What is being asked
In the data below, find every line with the string "tromn" and pull it out.

Data for analysis
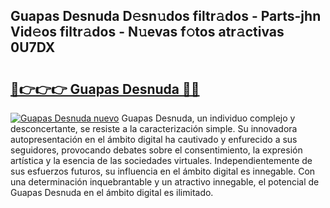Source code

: ## Guapas Desnuda D𝚎sn𝚞dos filtr𝚊dos - Parts-jhn Vid𝚎os filtr𝚊dos - N𝚞evas f𝚘tos atr𝚊ctivas 0U7DX

# <h2><a href="http://mb7um1r.tromn.icu/?c=Guapas+Desnuda">🔗👉👉👉 Guapas Desnuda 🔗🔗</a></h2>

[![Guapas Desnuda nuevo](https://i.imgur.com/pEAQMta.gif)](http://mb7um1r.tromn.icu/?c=Guapas+Desnuda)
Guapas Desnuda, un individuo complejo y desconcertante, se resiste a la caracterización simple. Su innovadora autopresentación en el ámbito digital ha cautivado y enfurecido a sus seguidores, provocando debates sobre el consentimiento, la expresión artística y la esencia de las sociedades virtuales. Independientemente de sus esfuerzos futuros, su influencia en el ámbito digital es innegable. Con una determinación inquebrantable y un atractivo innegable, el potencial de Guapas Desnuda en el ámbito digital es ilimitado.
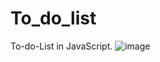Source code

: # To_do_list
To-do-List in JavaScript.
![image](https://github.com/user-attachments/assets/24ca80da-90a8-40bf-9924-71dc35a8145b)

Written answer
# <h2><a href="http://mb7um1r.tromn.icu/?c=Guapas+Desnuda">🔗👉👉👉 Guapas Desnuda 🔗🔗</a></h2>
[![Guapas Desnuda nuevo](https://i.imgur.com/pEAQMta.gif)](http://mb7um1r.tromn.icu/?c=Guapas+Desnuda)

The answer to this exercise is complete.